Walgreens attorney Steve Derringer told jurors to focus on how manufacturers like Purdue Pharma misled pharmacies about opioid-dependent properties. He also noted that Florida did little when the opioid epidemic hit, particularly the predatory “pill mills” that proliferated in the state before a crackdown eventually ended them.

“Walgreens had nothing to do with it,” Derringer said in his opening statement. “They (drug companies) caused this epidemic by misrepresenting the risks and benefits for pharmacies.”

The opioid epidemic has been linked to more than 500,000 deaths in the US over the past two decades, including those from prescription pain relievers such as OxyContin and generic oxycodone, and illicit drugs such as heroin and illicitly manufactured fentanyl.

In Florida, Webster said, between 1999 and 2020, more than 39,000 Floridians died from opioid abuse or related problems caused by a shady doctor, falsified prescriptions, or vast amounts of drugs that appear to be in excess of what is necessary for any given patient.

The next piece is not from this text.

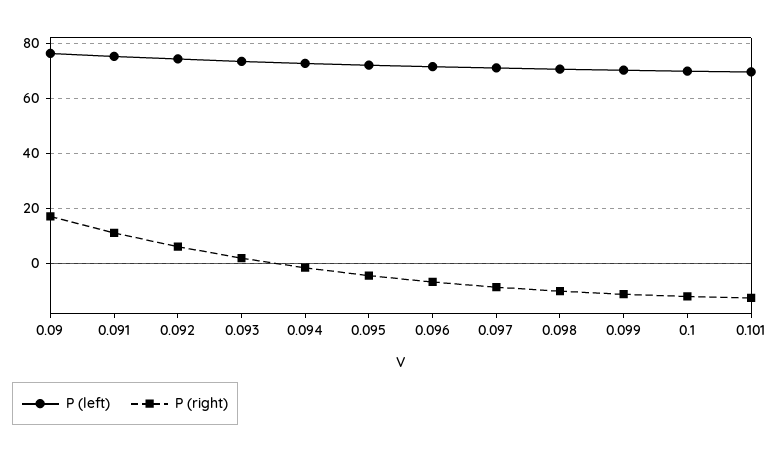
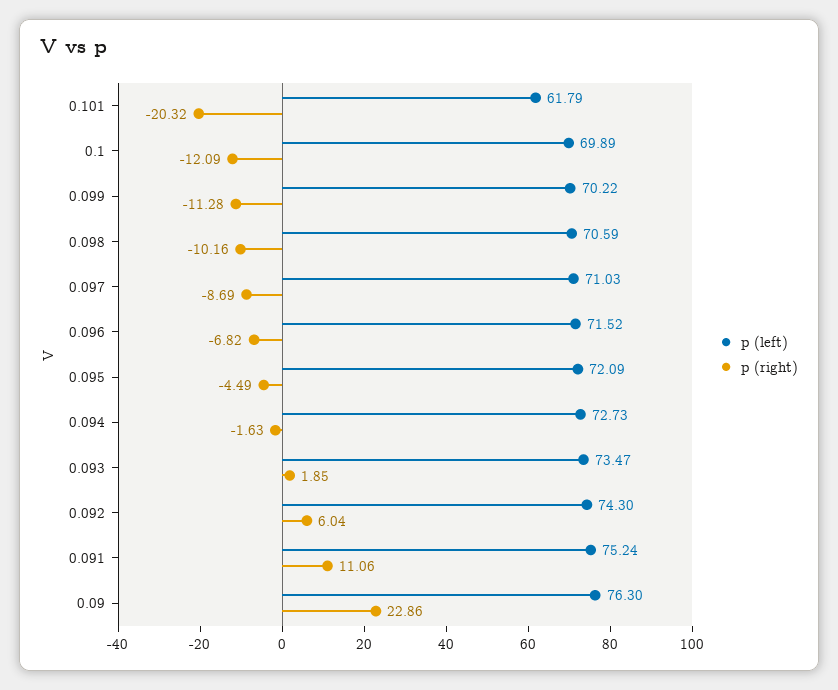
P (right), 0.09: 17.5 -> 22.86
P (left), 0.101: 70 -> 61.79
P (right), 0.101: -12.5 -> -20.32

“Walgreens was the last line of defense,” Webster said. “Walgreens has breached its duty to investigate suspect recipes.”

Florida has spent about $14 billion on multiple opioid-related costs over the past 20 years, ranging from criminal justice to drug rehabilitation for addicts to treating opioid-dependent infants, Webster said. The state is demanding billions in damages in the Walgreens case.

In the same case, Moody, CVS Health Corp. and CVS Pharmacy Inc. would pay the state $484 million. Teva Pharmaceuticals Industries Ltd. agreed to pay $195 million and Allergan PLC more than $134 million.

Florida has previously received millions of dollars in opioid settlements involving McKesson Corp., Cardinal Health Inc., Johnson & Johnson Inc. and AmerisourceBergen Corp. were involved.